Anti-trust cover for insurance agreements ‘denied’
After an extended period of consultation, lasting two years, a significantly revised “block exemption” for insurance industry activities came in to effect on 1 April 2010. This measure, in essence, tells the EU’s insurance industry what forms of inter-insurance company cooperation are considered to be acceptable from a competition perspective and establishes, what are often referred to as, “safe havens.” Not many now remain. The predecessor, Regulation 358/2003, provided for four types of insurance company collaboration safe havens. That has now been whittled down to two: (i) so-called joint compilations, tables and studies; and (ii) common coverage of certain types of risks (i.e. co-insurance pools). Eliminated from the new block exemption are: (i) the joint establishment of non-binding standard policy conditions; and (ii) the joint testing and acceptance of security devices.
This does not mean, however, that henceforward agreement between insurance companies on, say, language for a new form of exclusion clause will always infringe the prohibition against anti-competitive agreement as set out in Article 101(1) of the Treaty on the Functioning of the European Union (TFEU), but it does mean that participating insurance undertakings cannot assume that it does not. From now on, insurance companies are going to have to undertake the same balancing of anticompetitive effects versus benefits for consumers, innovation, etc., in accordance with the terms of Article 101(3) TFEU that competitors in most other sectors are currently required to undertake. The two remaining exempted areas are themselves not open-ended. For example, for pools to be exempt, participant companies must not command more than 20 percent of the relevant market in coinsurance situations and a maximum of 25 percent of any co-reinsurance scheme. Several other pre-requisites apply to both categories and insurance companies must ensure that they satisfy them all before they proceed under the assumption that they are exempted.

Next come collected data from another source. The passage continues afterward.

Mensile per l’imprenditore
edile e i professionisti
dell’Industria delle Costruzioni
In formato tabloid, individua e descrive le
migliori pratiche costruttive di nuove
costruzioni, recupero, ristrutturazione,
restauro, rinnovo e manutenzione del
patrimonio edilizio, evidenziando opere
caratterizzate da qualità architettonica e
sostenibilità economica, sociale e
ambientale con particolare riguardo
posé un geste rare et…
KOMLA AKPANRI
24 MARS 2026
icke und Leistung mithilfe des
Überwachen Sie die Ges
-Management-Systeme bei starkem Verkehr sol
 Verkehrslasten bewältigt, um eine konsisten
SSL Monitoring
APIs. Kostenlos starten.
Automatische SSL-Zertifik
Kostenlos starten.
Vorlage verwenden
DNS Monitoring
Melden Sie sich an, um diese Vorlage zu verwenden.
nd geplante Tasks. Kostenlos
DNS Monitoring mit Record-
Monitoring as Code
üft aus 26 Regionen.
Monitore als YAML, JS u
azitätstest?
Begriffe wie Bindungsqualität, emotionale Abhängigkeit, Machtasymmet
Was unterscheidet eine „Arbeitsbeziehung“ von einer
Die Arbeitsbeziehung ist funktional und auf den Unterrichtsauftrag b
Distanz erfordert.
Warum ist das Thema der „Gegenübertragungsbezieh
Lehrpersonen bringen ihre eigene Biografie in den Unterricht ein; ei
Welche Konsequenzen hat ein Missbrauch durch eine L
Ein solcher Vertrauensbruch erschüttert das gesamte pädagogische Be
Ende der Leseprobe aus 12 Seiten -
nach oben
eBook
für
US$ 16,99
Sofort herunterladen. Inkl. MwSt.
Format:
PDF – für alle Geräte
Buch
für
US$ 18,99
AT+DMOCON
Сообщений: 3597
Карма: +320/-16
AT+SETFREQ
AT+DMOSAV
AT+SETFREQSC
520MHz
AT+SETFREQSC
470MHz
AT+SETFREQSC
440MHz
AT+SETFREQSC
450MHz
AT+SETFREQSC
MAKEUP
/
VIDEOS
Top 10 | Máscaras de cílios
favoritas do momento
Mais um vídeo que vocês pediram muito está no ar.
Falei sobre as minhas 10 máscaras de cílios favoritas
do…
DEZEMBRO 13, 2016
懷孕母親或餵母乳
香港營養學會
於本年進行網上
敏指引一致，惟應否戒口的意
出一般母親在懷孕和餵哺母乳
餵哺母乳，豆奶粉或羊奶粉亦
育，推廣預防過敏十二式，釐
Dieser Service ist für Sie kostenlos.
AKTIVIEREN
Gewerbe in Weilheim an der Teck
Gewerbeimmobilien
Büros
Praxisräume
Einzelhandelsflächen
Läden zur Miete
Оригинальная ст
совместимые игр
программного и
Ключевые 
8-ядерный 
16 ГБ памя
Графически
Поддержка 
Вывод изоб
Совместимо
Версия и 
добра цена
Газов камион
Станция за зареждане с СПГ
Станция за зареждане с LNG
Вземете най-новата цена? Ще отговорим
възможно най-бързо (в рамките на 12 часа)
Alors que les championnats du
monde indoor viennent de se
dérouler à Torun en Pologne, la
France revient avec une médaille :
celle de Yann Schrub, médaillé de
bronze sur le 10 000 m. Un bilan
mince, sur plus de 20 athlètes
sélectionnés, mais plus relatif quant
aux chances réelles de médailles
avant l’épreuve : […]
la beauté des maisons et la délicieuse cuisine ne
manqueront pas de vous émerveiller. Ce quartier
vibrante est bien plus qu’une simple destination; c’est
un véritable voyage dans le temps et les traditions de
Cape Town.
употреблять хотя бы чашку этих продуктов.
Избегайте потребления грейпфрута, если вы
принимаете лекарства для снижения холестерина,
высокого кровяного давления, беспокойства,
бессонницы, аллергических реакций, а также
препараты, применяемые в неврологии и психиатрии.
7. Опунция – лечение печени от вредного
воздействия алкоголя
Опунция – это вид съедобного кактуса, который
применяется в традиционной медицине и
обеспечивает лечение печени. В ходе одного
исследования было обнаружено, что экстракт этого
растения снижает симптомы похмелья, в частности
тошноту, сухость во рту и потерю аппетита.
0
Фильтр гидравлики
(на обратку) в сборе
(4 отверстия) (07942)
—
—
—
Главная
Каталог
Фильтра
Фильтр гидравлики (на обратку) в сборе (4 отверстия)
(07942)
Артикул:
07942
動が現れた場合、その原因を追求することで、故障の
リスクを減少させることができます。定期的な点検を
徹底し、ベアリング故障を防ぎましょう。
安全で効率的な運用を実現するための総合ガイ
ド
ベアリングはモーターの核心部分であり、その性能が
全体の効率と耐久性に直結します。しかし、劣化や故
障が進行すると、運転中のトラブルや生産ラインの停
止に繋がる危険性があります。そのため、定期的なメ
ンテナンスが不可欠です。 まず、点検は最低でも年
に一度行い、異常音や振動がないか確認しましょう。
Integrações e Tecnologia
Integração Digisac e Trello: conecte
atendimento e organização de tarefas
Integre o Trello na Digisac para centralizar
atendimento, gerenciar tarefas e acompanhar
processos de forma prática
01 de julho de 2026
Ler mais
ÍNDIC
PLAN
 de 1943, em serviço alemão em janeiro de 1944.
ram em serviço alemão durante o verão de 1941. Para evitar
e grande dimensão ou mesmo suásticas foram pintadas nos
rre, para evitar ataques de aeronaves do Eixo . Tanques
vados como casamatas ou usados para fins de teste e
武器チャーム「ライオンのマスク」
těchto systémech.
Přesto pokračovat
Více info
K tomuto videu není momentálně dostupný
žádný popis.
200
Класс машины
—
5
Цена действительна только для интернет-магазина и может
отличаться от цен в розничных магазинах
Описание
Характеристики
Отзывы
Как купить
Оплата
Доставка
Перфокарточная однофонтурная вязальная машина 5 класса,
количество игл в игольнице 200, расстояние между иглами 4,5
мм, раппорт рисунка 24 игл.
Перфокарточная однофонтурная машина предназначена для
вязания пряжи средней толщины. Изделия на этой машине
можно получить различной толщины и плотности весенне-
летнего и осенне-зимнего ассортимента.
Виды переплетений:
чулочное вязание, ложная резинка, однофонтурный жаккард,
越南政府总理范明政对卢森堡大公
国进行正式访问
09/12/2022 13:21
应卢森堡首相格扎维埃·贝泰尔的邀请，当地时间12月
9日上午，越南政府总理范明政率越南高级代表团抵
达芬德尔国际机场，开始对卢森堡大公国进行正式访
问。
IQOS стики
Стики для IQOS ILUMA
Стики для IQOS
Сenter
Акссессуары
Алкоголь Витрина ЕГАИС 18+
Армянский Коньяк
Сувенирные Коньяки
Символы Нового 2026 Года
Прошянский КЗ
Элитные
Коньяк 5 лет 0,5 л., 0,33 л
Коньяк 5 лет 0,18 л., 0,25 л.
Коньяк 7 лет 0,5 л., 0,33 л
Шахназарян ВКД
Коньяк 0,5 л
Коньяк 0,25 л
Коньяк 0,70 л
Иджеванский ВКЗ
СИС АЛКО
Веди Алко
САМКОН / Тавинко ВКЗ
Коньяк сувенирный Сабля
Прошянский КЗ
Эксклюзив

This is the latest chapter in the European Commission’s programme aimed at ending “special” sectoral arrangements and tidying up the rule book. The shipping markets were the last to go through this process and now, latterly, the insurance world. Although resisted by some, the revisions will make little practical difference. As pointed out by the Commission during the consultation process the insurance industry was already labouring under the misapprehension that all, or at least most, insurance pools were exempted. Frequently, said the Commission, participant carriers made little effort to check the finer detail. Given the Commission’s renewed interest in the sector, particularly since the Commission’s market investigation conducted in 2007, this is perhaps not a mistake they should make again. So, whether exempted or not, insurers are going to have to take care, using either the new Regulation or Article 101(3) of the TFEU, that their arrangements do not infringe.